Combining the two terms together (and including the constants), we get the transient current:

$I(t) = \frac{V_{m}}{L \left( \frac{R}{L} \right)^{2} + \omega^{2}} \left[ (\omega \cos \theta -\frac{R}{L} \sin \theta) e^{-\frac{R}{L}t} + (\frac{R}{L} \cos \theta + \omega \sin \theta) \sin (\omega t) - (\omega \cos \theta - \frac{R}{L} \sin \theta) \cos (\omega t) \right] \,$ ... Equ. (3)
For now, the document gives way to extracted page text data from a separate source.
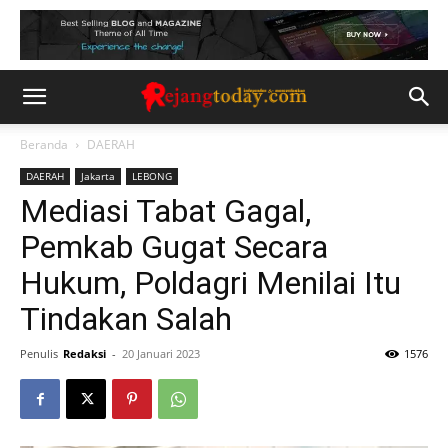
Beranda
DAERAH
DAERAH
Jakarta
LEBONG
Mediasi Tabat Gagal,
Pemkab Gugat Secara
Hukum, Poldagri Menilai Itu
Tindakan Salah
Penulis
Redaksi
-
20 Januari 2023
1576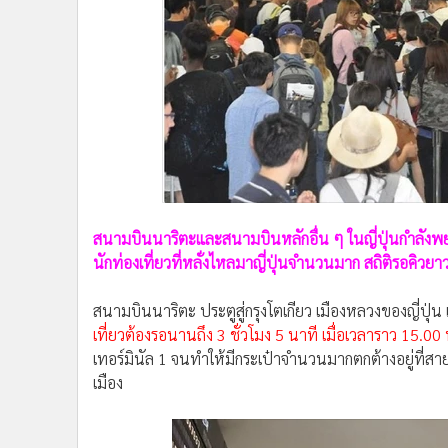
•
Management & HR
•
MGR Live
•
Infographic
•
การเมือง
•
ท่องเที่ยว
•
กีฬา
•
ต่างประเทศ
•
Special Scoop
•
เศรษฐกิจ-ธุรกิจ
สนามบินนาริตะและสนามบินหลักอื่น ๆ ในญี่ปุ่นกำลังพย
•
จีน
นักท่องเที่ยวที่หลั่งไหลมาญี่ปุ่นจำนวนมาก สถิติรอคิวยา
•
ชุมชน-คุณภาพชีวิต
•
อาชญากรรม
สนามบินนาริตะ ประตูสู่กรุงโตเกียว เมืองหลวงของญี่ปุ่น 
•
Motoring
เที่ยวต้องรอนานถึง 3 ชั่วโมง 5 นาที เมื่อเวลาราว 15.00 
•
เกม
เทอร์มินัล 1 จนทำให้มีกระเป๋าจำนวนมากตกต้างอยู่ที่สาย
เมือง
•
วิทยาศาสตร์
•
SMEs
•
หุ้น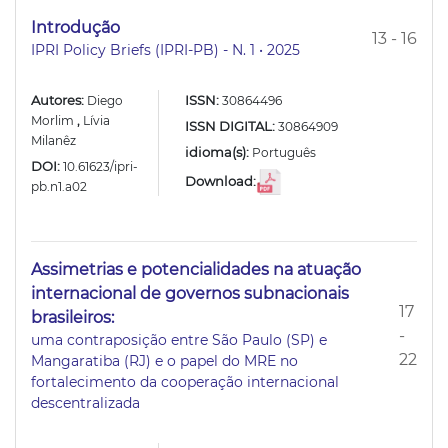
Introdução
13 - 16
IPRI Policy Briefs (IPRI-PB) - N. 1 • 2025
Autores:
ISSN:
Diego
30864496
Morlim
,
Lívia
ISSN DIGITAL:
30864909
Milanêz
idioma(s):
Português
DOI:
10.61623/ipri-
Download:
pb.n1.a02
Assimetrias e potencialidades na atuação
internacional de governos subnacionais
17
brasileiros:
-
uma contraposição entre São Paulo (SP) e
22
Mangaratiba (RJ) e o papel do MRE no
fortalecimento da cooperação internacional
descentralizada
Earlier, we found that the steady state power factor is:

$\cos{\phi_{s}} = \frac{R}{\sqrt{R^{2} + \omega^{2} L^{2}}} \,$

This can be re-arranged as follows:

$\cos{\phi_{s}} = \frac{R}{L} \frac{1}{\sqrt{(\frac{R}{L})^{2} + \omega^{2}}} \,$

Likewise, the sine of the power angle is:

$\sin{\phi_{s}} = \frac{\omega}{\sqrt{(\frac{R}{L})^{2} + \omega^{2}}} \,$

Using these two equations above, we can simplify Equation (3) even further:

$I(t) = \frac{V_{m} \sqrt{(\frac{R}{L})^{2} + \omega^{2}}}{L \left[ \left( \frac{R}{L} \right)^{2} + \omega^{2} \right]} \left[ ( \cos \theta \sin \phi_{s} - \sin \theta \cos \phi_{s}) e^{-\frac{R}{L}t} + (\cos \theta \cos \phi_{s} + \sin \theta \sin \phi_{s}) \sin (\omega t) - (\cos \theta \sin \phi_{s} - \sin \theta \cos \phi_{s}) \cos (\omega t) \right] \,$

Using some angle sum and difference trigonometric identities, we get:

$I(t) = \frac{V_{m}} {\sqrt{(R^{2} + \omega^{2} L^{2}}} \left[ ( - \sin (\theta - \phi_{s}) e^{-\frac{R}{L}t} + (\cos \theta \cos \phi_{s} + \sin (\theta - \phi_{s}) \sin (\omega t) + (\cos (\theta - \phi_{s}) \cos (\omega t) \right] \,$

Simplifying again with the same trig identities, we get the final equation:

$I(t) = \frac{V_{m}} {\sqrt{(R^{2} + \omega^{2} L^{2}}} \left[ ( \sin (\omega t + \theta - \phi_{s}) - \sin (\theta - \phi_{s}) e^{-\frac{R}{L}t} \right] \,$ ... Equ. (4)

## Interpretation

Figure 2. RL switching transient current

The figure right depicts a plot of the transient current in Equation (4) for the parameters R/L = 40 and switching angle $\theta$ = 0o. Here we see the classic transient current waveform for an RL switching (closing) circuit with the time constant R/L.